My parents are divorced, and my sister and I used to visit my mother in the summer. She was remarried, and we had a half-sister a few years younger than me. My mother's husband was kind of a goober, but we was well-meaning and we got along all right. We'd stay with my mother for about a month, and the trips were always eye-opening experiences. One thing was that at home with Dad, we had a black and white TV with rabbit-ear antennae, and it was never on; we didn't even ask Dad to watch it much, because we had not grown up watching. At Mom's, there was a large color TV, cable, and it was always on. One of my most vivid memories from childhood is watching that TV the first summer we visited, mesmerized by two sets of programming: the USA Cartoon Express and MTV videos. I had never seen either of these things, and the impact, as you might imagine, was immense.
I could go on forever about the USA Cartoon Express-- Jabberjaws, Speedbuggy, Clue Club, the Laffalympics... man, I soaked up 20 years of Hanna Barbera in a month that summer. Oh, and Scooby Doo, Blue Falcon, El Kabong! The hits go on!
Simultaneously, I was fascinated by the music videos on MTV. I had never heard any music like the kind they aired, much less seen the videos that accompanied them. This was back when MTV actually showed videos practically all day-- no douchebags whining about crap on reality shows. The two videos that defined that summer were LL Cool J's "I'm the Type of Guy" and Neneh Cherry's "Buffalo Stance." I can still sing most of the lyrics to both of those songs. I waited lustily for those songs when I had control of the TV, and I reveled in their melodic genius. Neneh Cherry's song was especially wonderful, because as a kid, I was always trying to figure out what a buffalo stance must be. I imagined it to be a strong, regal stance, one like John Wayne affects in John Ford movies (I didn't know the John Ford part back then, but my granddad had always been a John Wayne fan, so I had an image.)
When I wasn't glued to the TV, I was riding a Huffy bike that my mother had found for me. It was one of the really old-timey ones, even back then: banana seat, large, jutting handlebars, wheel reflectors. There were a few kids in the neighborhood, and it was like a trip back to the 50s of Father Knows Best or something (again, I would not have known that reference then)-- we all raced down the street, played in yards, swam in the neighborhood pool. There weren't any kids back home, and it was great to just wander around on my bike, knocking on doors to ask if people could come out and play.
An added benefit of the bike was that I was often asked to ride the half-mile or so to the convenience store. Mom and her husband had only one car, so when he was at work, the bike was the mode of transportation-- because who wants to walk in the heat?

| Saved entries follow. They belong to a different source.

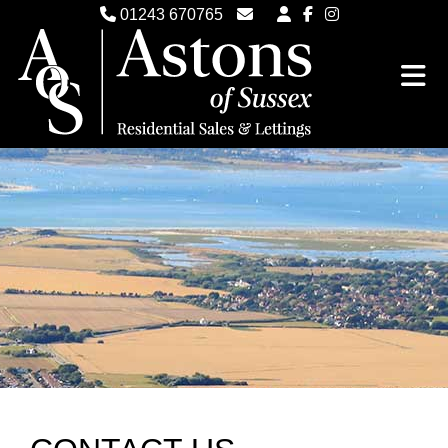
01243 670765
Email Witterings Sales
Email Witterings Lettings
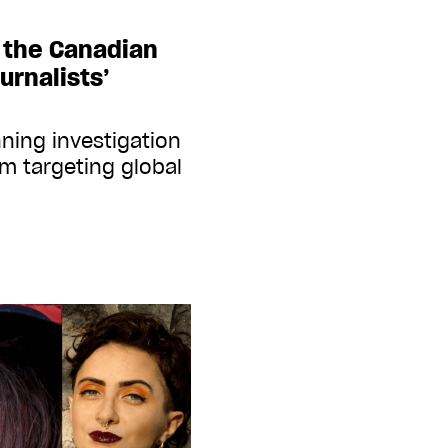
t the Canadian
urnalists’
ning investigation
m targeting global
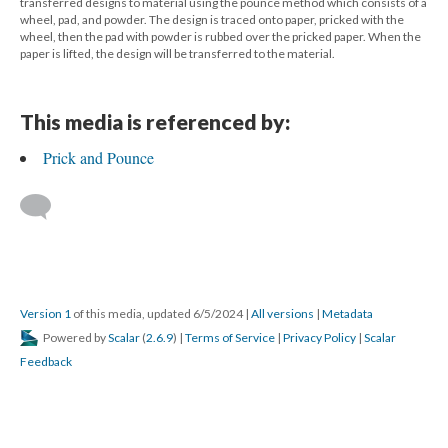
transferred designs to material using the pounce method which consists of a
wheel, pad, and powder. The design is traced onto paper, pricked with the
wheel, then the pad with powder is rubbed over the pricked paper. When the
paper is lifted, the design will be transferred to the material.
This media is referenced by:
Prick and Pounce
Version 1
of this media, updated 6/5/2024
|
All versions
|
Metadata
Powered by
Scalar
(
2.6.9
) |
Terms of Service
|
Privacy Policy
|
Scalar
Feedback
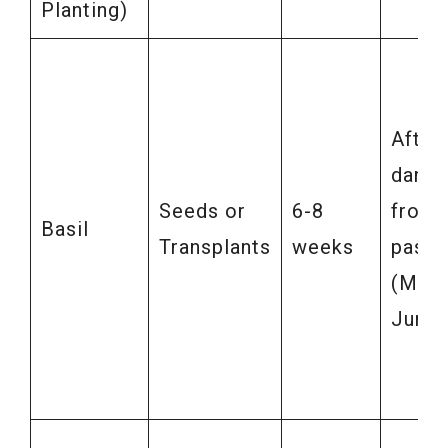
Planting)
After
dange
Seeds or
6-8
frost
Basil
Transplants
weeks
pass
(May-
June)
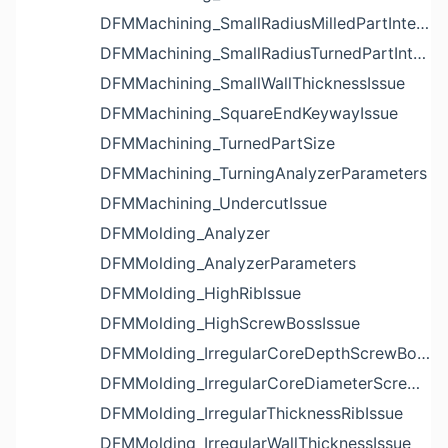
DFMMachining_SmallRadiusMilledPartInternalCornerIssue
DFMMachining_SmallRadiusTurnedPartInternalCornerIssue
DFMMachining_SmallWallThicknessIssue
DFMMachining_SquareEndKeywayIssue
DFMMachining_TurnedPartSize
DFMMachining_TurningAnalyzerParameters
DFMMachining_UndercutIssue
DFMMolding_Analyzer
DFMMolding_AnalyzerParameters
DFMMolding_HighRibIssue
DFMMolding_HighScrewBossIssue
DFMMolding_IrregularCoreDepthScrewBossIssue
DFMMolding_IrregularCoreDiameterScrewBossIssue
DFMMolding_IrregularThicknessRibIssue
DFMMolding_IrregularWallThicknessIssue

So, whenever the household needed milk or bread or the like, I took a trip up to the market. It was tricky on the way back sometimes, as I had no basket and bags could be bulky, but I liked the fact that I was the go-to guy in the event of a staple shortage.
The other nice part about the trips was the fact that Mom was suffering from a decidedly guilty conscience-- and so, the world was my candy store. Practically every time I went to the little market, there was an implicit agreement that I could get a little something for myself. My step-sister started to notice this fact, and she began to accompany me to the store to get her fair share. As a result, we became candy buddies. We never got too much per trip-- just a Blow-Pop, a few Tootsie Rolls, or a small package of candy to split. Predictably, too, we became competitive about how much candy each of us had or could keep. We began not to eat the candy immediately, to save it to try to amass a great trove of it. Initially, we put each put our candy in plastic bags, but then one day, my step-sister had the idea that we should store it in an empty jewelry box. It was one of those tiered jobbies to display three rows of storage. It was pink faux velvet, and I thought it was divine.
Not because it was pink or girly or a jewelry box, mind you, but because the candy was put on such brilliant full display by this little pink box. Jaw breakers, Dum-dums, Tart-n-Tiny's: they all glowed as if phosphorescent against the pale pink backdrop. I am comfortable in my masculinity... why are you snickering?
Anyway, over the summer, we were able to collect quite a variety of candies, eating only the smallest tariffs and putting the rest in the box. We knew which was whose, but we liked the picture that a full jewelry box painted, so we kept the candy together. At the end of the trip, we split up our treasure and I took home quite a sac of candy. There was something satisfying about seeing it all mixed together in a plastic bag-- it seemed like the happy union of myriad sweet treats, and I had to dig through a mass of crinkling plastic wrappers to find what I wanted at any one moment. I hid my prize in my closet, and I ate on it for months thereafter. It was a sad day, indeed, when the last piece passed these lips. I have, on occasion, dreamed of finding a large bag of mixed candy in my closet, and I think I must be subconsciously remembering that summer when Neneh Cherry and a pink jewelry box defined my young life.